Because the further away from the societal ‘default’ setting of white and abled and straight and cis and male a person is, the more likely it is that they’re already fighting for bodily autonomy and reproductive and sexual justice. Odds are, they were born fighting for it, because it was always obvious in the community they were born into that it was being withheld by people5 who benefit from denying basic human rights and dignity to others.
What disabled, Black, brown, Asian women are doing in response to the leaked opinion is not for white women to dictate. It’s a real bad look, in fact. A racist one, you could say6.
Trust me on this, if your take is to tell other people where they should be putting their bodies, then it’s worth taking some time to consider the larger conversation that is often missed when we talk about abortion. The issue of abortion is a lot bigger than whether one person has the choice to terminate a pregnancy or not. The issue of abortion is part of a larger conversation about a human being’s right to bodily autonomy.
This is about disabled people being able to choose where they live and who they have relationships with and if they have children or not without being institutionalized, sexually assaulted, forced into sterilization or forced to give up a child for adoption.
This is about trans folks being able to access gender affirming care the same way a cis woman can access a breast enlargement and hormones or a cis man can get a prescription for testosterone.
This is about Indigenous women reclaiming their Nationhood after it was taken away by genocidal government policy so their children can be connected with their Nation and culture.
This is about Black, Indigenous and Latinx women getting the same level of care and consideration during a pregnancy as white cis women get.
This is about people impoverished by the billionaires who exploit them being able to feed and cloth their children and have access to childcare and contraception on their own terms.
This is what choice means.
So if you are yelling at a Black woman or a disabled woman or an Asian woman for not joining your protest?

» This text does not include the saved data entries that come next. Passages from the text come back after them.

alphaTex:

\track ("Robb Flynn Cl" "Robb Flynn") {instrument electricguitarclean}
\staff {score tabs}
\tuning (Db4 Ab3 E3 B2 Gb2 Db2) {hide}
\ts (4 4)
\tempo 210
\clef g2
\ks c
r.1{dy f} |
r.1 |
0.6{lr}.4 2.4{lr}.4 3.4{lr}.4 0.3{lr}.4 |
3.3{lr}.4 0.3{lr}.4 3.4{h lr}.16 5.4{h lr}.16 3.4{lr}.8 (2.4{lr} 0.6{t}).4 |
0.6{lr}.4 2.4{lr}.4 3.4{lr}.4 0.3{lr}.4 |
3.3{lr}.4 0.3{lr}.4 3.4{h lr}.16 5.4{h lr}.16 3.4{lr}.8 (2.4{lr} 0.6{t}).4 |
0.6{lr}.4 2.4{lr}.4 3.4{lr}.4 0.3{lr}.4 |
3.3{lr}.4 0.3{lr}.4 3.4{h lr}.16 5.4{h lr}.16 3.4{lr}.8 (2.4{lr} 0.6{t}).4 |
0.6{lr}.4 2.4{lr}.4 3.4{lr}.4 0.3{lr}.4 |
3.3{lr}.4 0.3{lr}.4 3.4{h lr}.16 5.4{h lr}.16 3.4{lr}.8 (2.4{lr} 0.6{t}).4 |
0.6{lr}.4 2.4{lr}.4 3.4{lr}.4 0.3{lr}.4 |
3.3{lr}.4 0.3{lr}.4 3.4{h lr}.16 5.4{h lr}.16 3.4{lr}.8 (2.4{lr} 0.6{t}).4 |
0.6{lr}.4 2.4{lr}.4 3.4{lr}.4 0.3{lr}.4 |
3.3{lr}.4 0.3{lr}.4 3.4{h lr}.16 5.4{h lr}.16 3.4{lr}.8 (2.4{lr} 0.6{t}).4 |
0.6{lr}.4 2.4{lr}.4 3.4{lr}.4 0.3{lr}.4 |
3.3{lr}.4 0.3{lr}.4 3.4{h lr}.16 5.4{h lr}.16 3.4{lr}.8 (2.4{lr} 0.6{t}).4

You aren’t part of the solution, babe.
So many global references and citations for this statement. This is one of those times when I suggest you do some research. Get onto that search engine and start looking around. There is no where on the planet where this isn’t an issue. A few starting points for you, if you’re unsure of where to begin, are this report from Scotland, this article from the American Constitutional Society, and this study on the care and outcomes for Disabled people having babies in Ontario.

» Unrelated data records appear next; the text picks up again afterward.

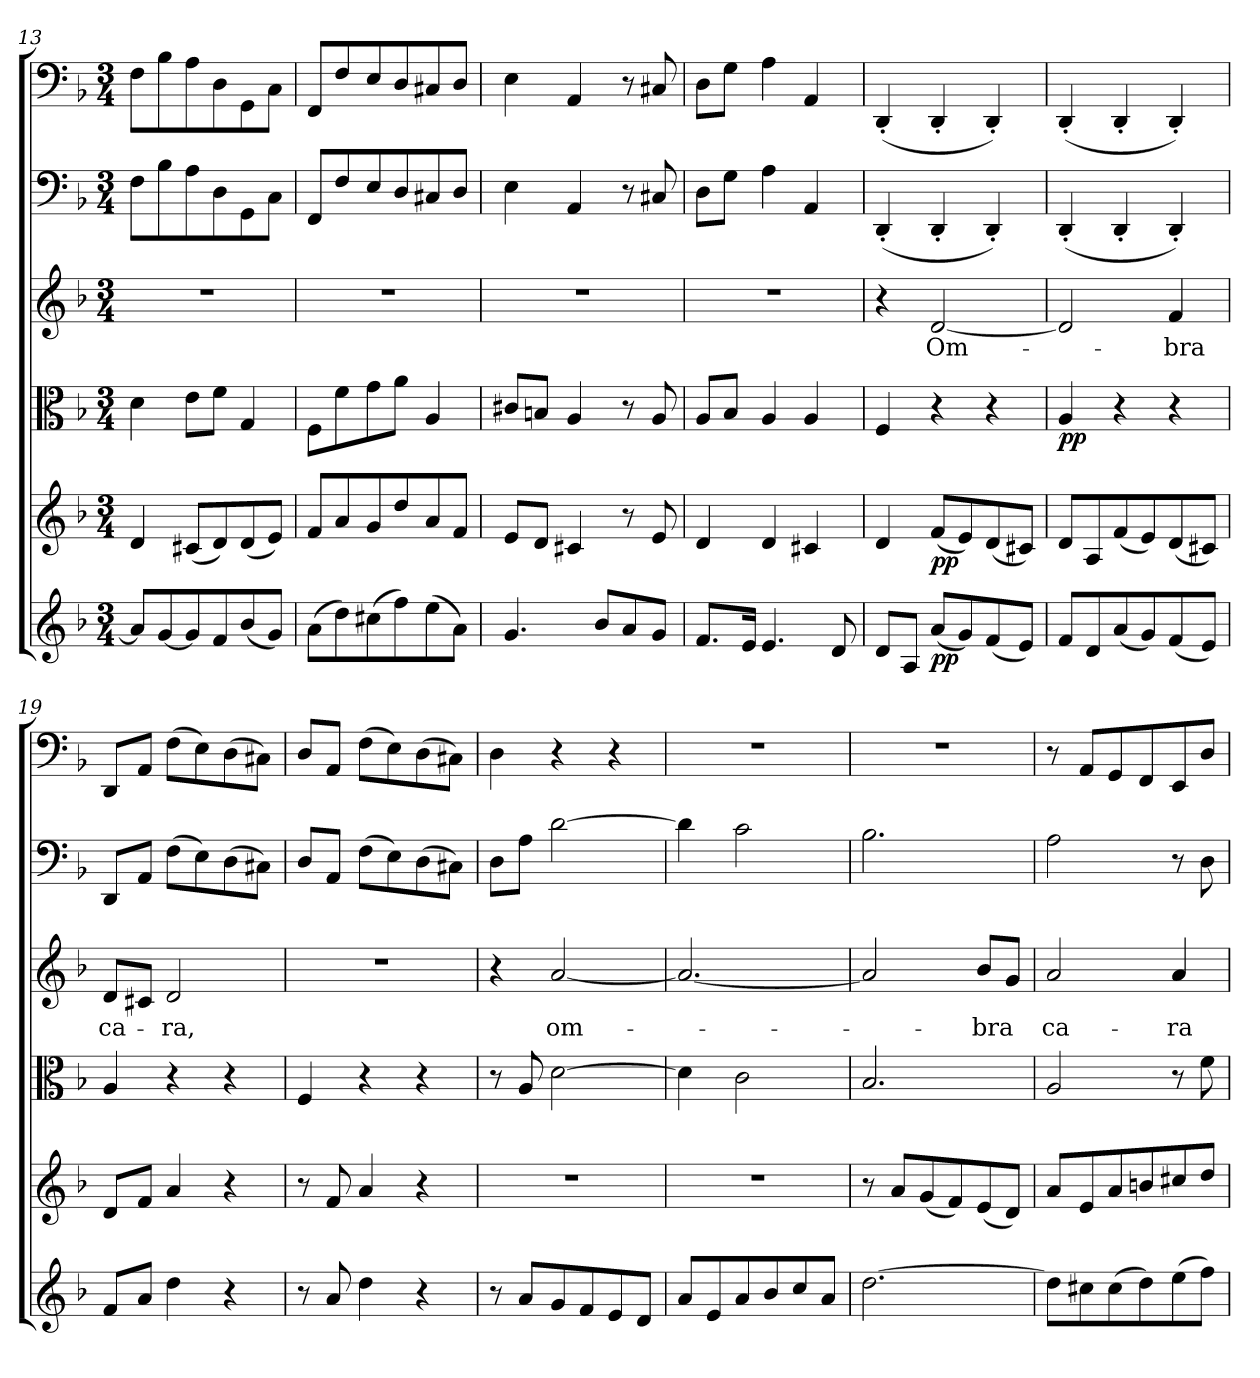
**kern	**dynam	**kern	**dynam	**kern	**dynam	**kern	**text	**kern	**kern
*part6	*part6	*part5	*part5	*part4	*part4	*part3	*part3	*part2	*part1
*staff6	*staff6	*staff5	*staff5	*staff4	*staff4	*staff3	*staff3	*staff2	*staff1
*clefG2	*	*clefG2	*	*clefC3	*	*clefG2	*	*clefF4	*clefF4
*k[b-]	*	*k[b-]	*	*k[b-]	*	*k[b-]	*	*k[b-]	*k[b-]
*d:	*	*d:	*	*d:	*	*d:	*	*d:	*d:
*M3/4	*	*M3/4	*	*M3/4	*	*M3/4	*	*M3/4	*M3/4
=13	=13	=13	=13	=13	=13	=13	=13	=13	=13
8a/L]	.	4d/	.	4d\	.	2.r	.	8F\L	8F\L
[8g/	.	.	.	.	.	.	.	8B-\	8B-\
8g/]	.	(8c#X/L	.	8e\L	.	.	.	8A\	8A\
8f/	.	8d/)	.	8f\J	.	.	.	8D\	8D\
(8b-/	.	(8d/	.	4G/	.	.	.	8GG\	8GG\
8g/J)	.	8e/J)	.	.	.	.	.	8C\J	8C\J
=14	=14	=14	=14	=14	=14	=14	=14	=14	=14
(8a\L	.	8f/L	.	8F\L	.	2.r	.	8FF/L	8FF/L
8dd\)	.	8a/	.	8f\	.	.	.	8F/	8F/
(8cc#X\	.	8g/	.	8g\	.	.	.	8E/	8E/
8ff\)	.	8dd/	.	8a\J	.	.	.	8D/	8D/
(8ee\	.	8a/	.	4A/	.	.	.	8C#X/	8C#X/
8a\J)	.	8f/J	.	.	.	.	.	8D/J	8D/J
=15	=15	=15	=15	=15	=15	=15	=15	=15	=15
4.g/	.	8e/L	.	8c#X/L	.	2.r	.	4E\	4E\
.	.	8d/J	.	8Bn/J	.	.	.	.	.
.	.	4c#X/	.	4A/	.	.	.	4AA/	4AA/
8b-/L	.	.	.	.	.	.	.	.	.
8a/	.	8r	.	8r	.	.	.	8r	8r
8g/J	.	8e/	.	8A/	.	.	.	8C#X/	8C#X/
=16	=16	=16	=16	=16	=16	=16	=16	=16	=16
8.f/L	.	4d/	.	8A/L	.	2.r	.	8D\L	8D\L
.	.	.	.	8B-/J	.	.	.	8G\J	8G\J
16e/Jk	.	.	.	.	.	.	.	.	.
4.e/	.	4d/	.	4A/	.	.	.	4A\	4A\
.	.	4c#X/	.	4A/	.	.	.	4AA/	4AA/
8d/	.	.	.	.	.	.	.	.	.
=17	=17	=17	=17	=17	=17	=17	=17	=17	=17
8d/L	.	4d/	.	4F/	.	4r	.	(4DD'/	(4DD'/
8A/J	.	.	.	.	.	.	.	.	.
(8a/L	pp	(8f/L	pp	4r	.	[2d/	Om-	4DD'/	4DD'/
8g/)	.	8e/)	.	.	.	.	.	.	.
(8f/	.	(8d/	.	4r	.	.	.	4DD'/)	4DD'/)
8e/J)	.	8c#X/J)	.	.	.	.	.	.	.
=18	=18	=18	=18	=18	=18	=18	=18	=18	=18
8f/L	.	8d/L	.	4A/	pp	2d/]	.	(4DD'/	(4DD'/
8d/	.	8A/	.	.	.	.	.	.	.
(8a/	.	(8f/	.	4r	.	.	.	4DD'/	4DD'/
8g/)	.	8e/)	.	.	.	.	.	.	.
(8f/	.	(8d/	.	4r	.	4f/	-bra	4DD'/)	4DD'/)
8e/J)	.	8c#X/J)	.	.	.	.	.	.	.
=19	=19	=19	=19	=19	=19	=19	=19	=19	=19
8f/L	.	8d/L	.	4A/	.	8d/L	ca-	8DD/L	8DD/L
8a/J	.	8f/J	.	.	.	8c#X/J	.	8AA/J	8AA/J
4dd\	.	4a/	.	4r	.	2d/	-ra,	(8F\L	(8F\L
.	.	.	.	.	.	.	.	8E\)	8E\)
4r	.	4r	.	4r	.	.	.	(8D\	(8D\
.	.	.	.	.	.	.	.	8C#X\J)	8C#X\J)
=20	=20	=20	=20	=20	=20	=20	=20	=20	=20
8r	.	8r	.	4F/	.	2.r	.	8D/L	8D/L
8a/	.	8f/	.	.	.	.	.	8AA/J	8AA/J
4dd\	.	4a/	.	4r	.	.	.	(8F\L	(8F\L
.	.	.	.	.	.	.	.	8E\)	8E\)
4r	.	4r	.	4r	.	.	.	(8D\	(8D\
.	.	.	.	.	.	.	.	8C#X\J)	8C#X\J)
=21	=21	=21	=21	=21	=21	=21	=21	=21	=21
8r	.	2.r	.	8r	.	4r	.	8D\L	4D\
8a/L	.	.	.	8A/	.	.	.	8A\J	.
8g/	.	.	.	[2d\	.	[2a/	om-	[2d\	4r
8f/	.	.	.	.	.	.	.	.	.
8e/	.	.	.	.	.	.	.	.	4r
8d/J	.	.	.	.	.	.	.	.	.
=22	=22	=22	=22	=22	=22	=22	=22	=22	=22
8a/L	.	2.r	.	4d\]	.	2.a/_	.	4d\]	2.r
8e/	.	.	.	.	.	.	.	.	.
8a/	.	.	.	2c\	.	.	.	2c\	.
8b-/	.	.	.	.	.	.	.	.	.
8cc/	.	.	.	.	.	.	.	.	.
8a/J	.	.	.	.	.	.	.	.	.
=23	=23	=23	=23	=23	=23	=23	=23	=23	=23
[2.dd\	.	8r	.	2.B-/	.	2a/]	.	2.B-\	2.r
.	.	8a/L	.	.	.	.	.	.	.
.	.	(8g/	.	.	.	.	.	.	.
.	.	8f/)	.	.	.	.	.	.	.
.	.	(8e/	.	.	.	8b-/L	-bra	.	.
.	.	8d/J)	.	.	.	8g/J	.	.	.
=24	=24	=24	=24	=24	=24	=24	=24	=24	=24
8dd\L]	.	8a/L	.	2A/	.	2a/	ca-	2A\	8r
8cc#X\	.	8e/	.	.	.	.	.	.	8AA/L
(8cc#\	.	8a/	.	.	.	.	.	.	8GG/
8dd\)	.	8bn/	.	.	.	.	.	.	8FF/
(8ee\	.	8cc#X/	.	8r	.	4a/	-ra	8r	8EE/
8ff\J)	.	8dd/J	.	8f\	.	.	.	8D\	8D/J
=	=	=	=	=	=	=	=	=	=
*-	*-	*-	*-	*-	*-	*-	*-	*-	*-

Massive gratitude to Imani Barbarin for her informative videos and reflections on the subject of healthism and societal minimization of the death of a human being because that person was also disabled, as if disabled lives have less value. Also, there are some great academic articles on this subject, including this piece out of Harvard, this look at the Anti-Mask movement, and this Hiding in Plain Sight piece.

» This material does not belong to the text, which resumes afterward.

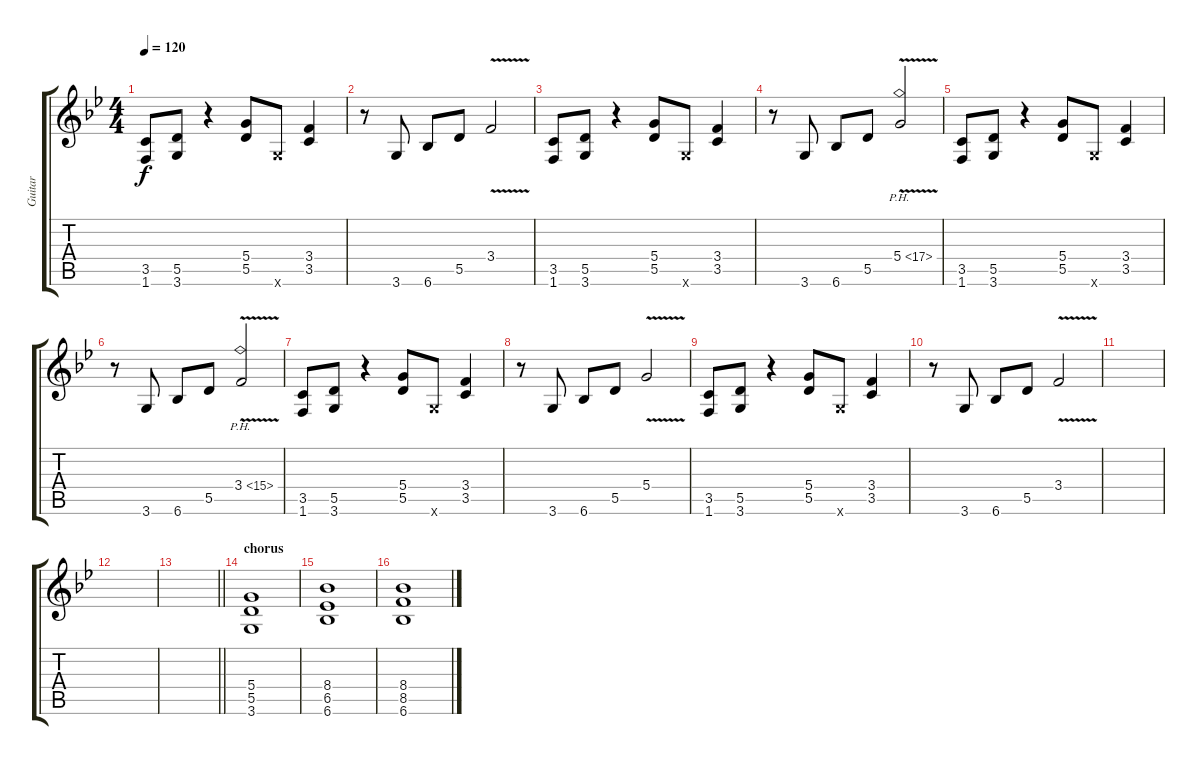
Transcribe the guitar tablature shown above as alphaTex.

If you don’t count the statistical likelihood of a cis man deciding to rape me. Also, fun fact, there are no citations on men who rape. We have all the numbers on the likelihood of someone being raped, all of which are alarmingly high, but no studies on who is doing all the raping. HOW INTERESTING.
This is an example of how, as a white woman, you can use your privilege. It is unlikely, if you are arrested, that you will face the same repercussions and fall out as a Black or brown person of any gender.
*cough* White, abled, straight cis people, usually men, but also women. *cough*
And that is what I’m saying. If you have even thought that non-white women aren’t doing enough, that’s racism and you got work to do. BUT GOOD NEWS: Admitting it is the first step! Now that you have accepted that actually, yes, you are complicit in the system, now you can next the next step and commit to being anti-racist, which is where the real work towards our collective liberation begins.